En çok çay makinesi alıyorlar
Yılın en iyi haber ödüllerinin verildiği gecede, ‘en iyi podcast’ ödülünü sahnede sunan Karaca yetkilileri, aynı zamanda Kraliçe’nin bulunduğu salonda incili yemek takımını da sergiledi. Londra’nın ileri gelen isimlerinin bunu görmesi ve incelemesi gurur vericiydi. Aslına bakarsanız Karaca’nın sarayla bağlantıya geçtiği ikinci etkinlikti bu. Kral Charles’ın taç giyme töreninde, gazetecilerin bulunduğu medya merkezindeki tüm çay kahve makineleri, fincanlar ve sofra ürünleri markaya aitti.

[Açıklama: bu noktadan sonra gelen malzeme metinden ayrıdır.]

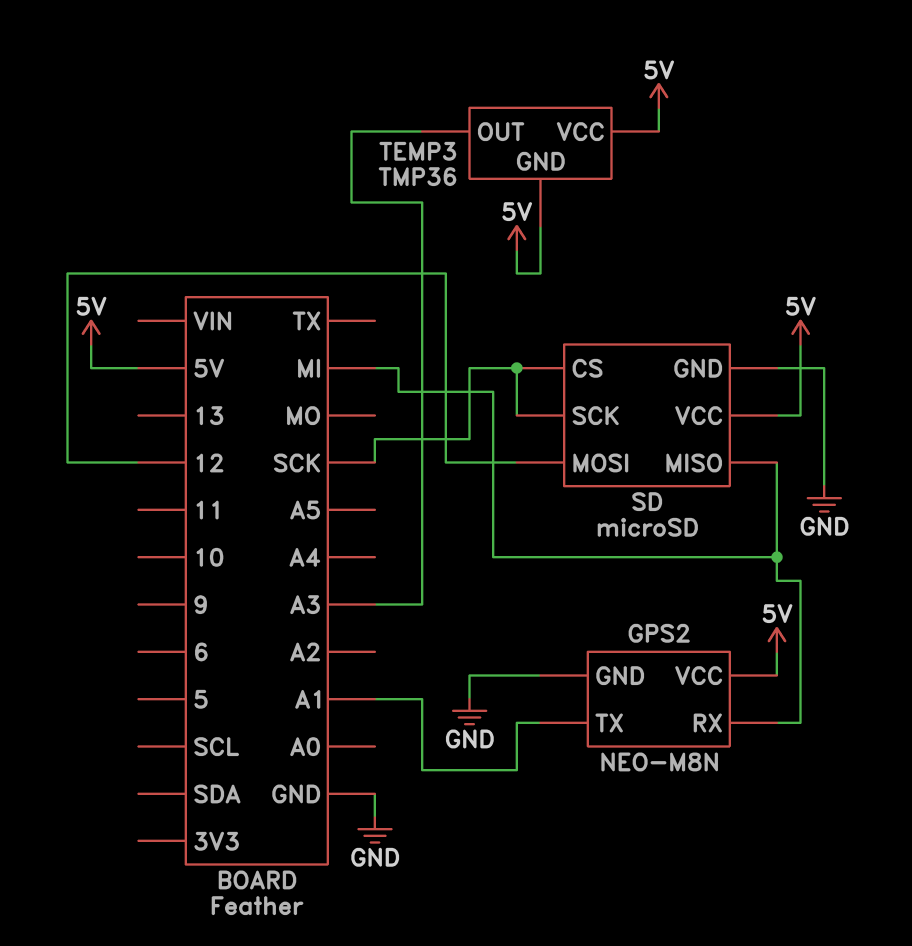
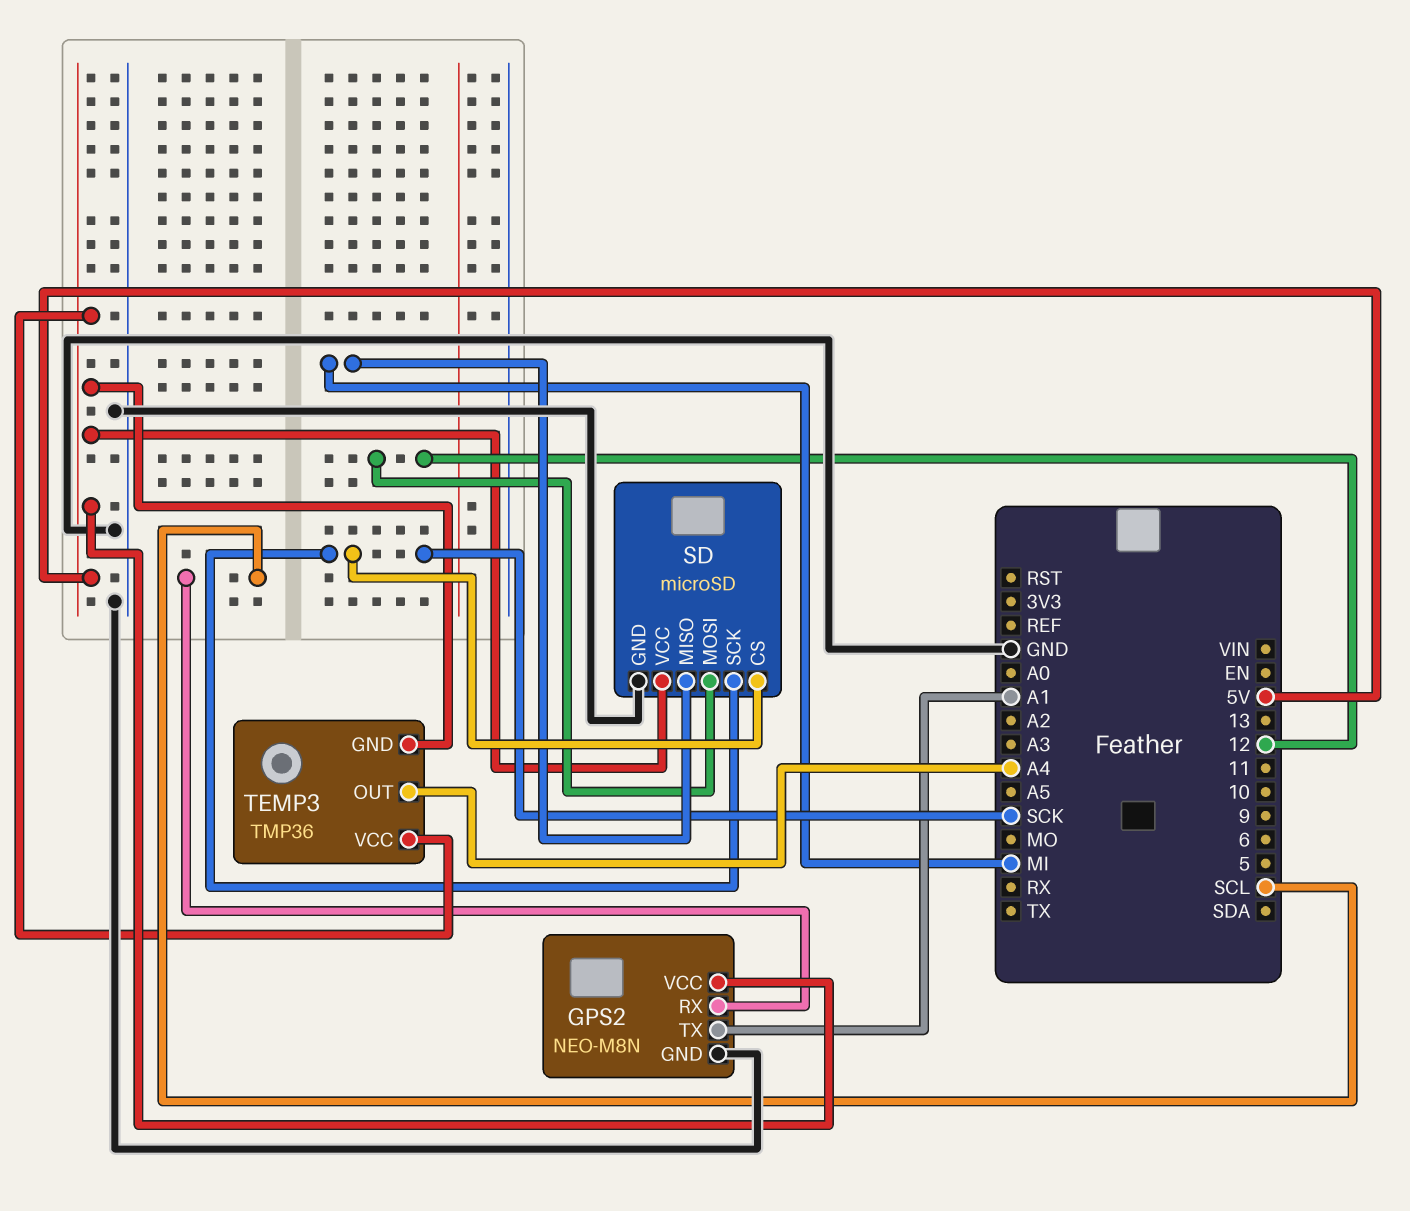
GPS2 pin RX: MI -> SCL
TEMP3 pin OUT: A3 -> A4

Karaca CEO’su Fatih Karaca’nın ‘bir gün kraliyet sofrasında yer alma’ hayali çok yakında gerçekleşecek gibi. Zira bir sene yeni dolmuşken Londra’da ikinci mağazayı açmak büyük başarı. Almanya ve Fransa’dan sonra, Karaca global pazarda gücünü daha da artırdı. Fatih Karaca ile sohbet ettiğimizde, Islington Square’de açılan ilk mağazaya gösterilen ilgiden ve markanın e-ticaret pazarındaki başarısından sonra ikinci mağazaya karar verdiklerini söyledi. Westfield London alışveriş merkezinde açılan ikinci mağaza, 385 metrekare alana sahip ve dünyada ilk ve tek gerçek incilerden üretilen yemek takımı Fine Pearl gibi özel tasarımların da satışa sunulduğu 3 binin üzerinde ürün yer alıyor.
“Peki yabancılar en çok ne alıyor sizden?” dedim Karaca’ya. “Çay makinesi!” dedi, şaşırdım. “Demleme mantığı çok hoşlarına gidiyor, Amazon’a bakın o kadar çok yabancı yorumu var ki’ dedi şaşkınlığıma karşılık. Peki hayali ne markaya dair? “Yurt dışında olmak, en prestijli alışveriş merkezinde mağaza açmak çok güzel. Kraliçe’nin sofrasına ulaşmak da bizim için çok önemli ama daha da önemlisi bu pazarda uzun süre kalabilmek, sürdürülebilir iş yapmak. Biz bunun peşindeyiz” dedi. Özetle, Karaca’yı sarayda 5 çayında görmek çok uzak bir hayal değil bana kalırsa.
25 bin TL’lik konser için güzellik salonu açmam şart!
Dünyaca ünlü tenor Andrea Bocelli’nin 8 Haziran 2024’te Dolmabahçe Stadyumu’nda vereceği konserin bilet fiyatlarını gördünüz mü? Sahne önü protokol bilet fiyatı, 25 bin TL. Sahne önü Diamond, 20 bin TL. Sahne içleri 18 bin, 15 bin, 12 bin diye devam ediyor. En ucuz bilet ise Tribün 2. Kategori. Onun fiyatı da 3 bin TL.
Herhalde uzaydan izliyorsun bu bileti aldığında! Okuduğum kadarıyla biletlerin yüzde 60’ı şimdiden tükenmiş bile. Yahu bir tek bana mı çok geliyor bu paralar? Yoksa ülkede herkes güzellik merkezi sahibi mi oldu?!! Tamam, yaşayan en büyük tenor. Tamam, bu fiyatları sonuna kadar hak ediyor ama kendisini görsem şunu demek isterdim; sorun sende değil bizde! Biz artık fakiriz, hatta fasfakiriz sevgili Andrea!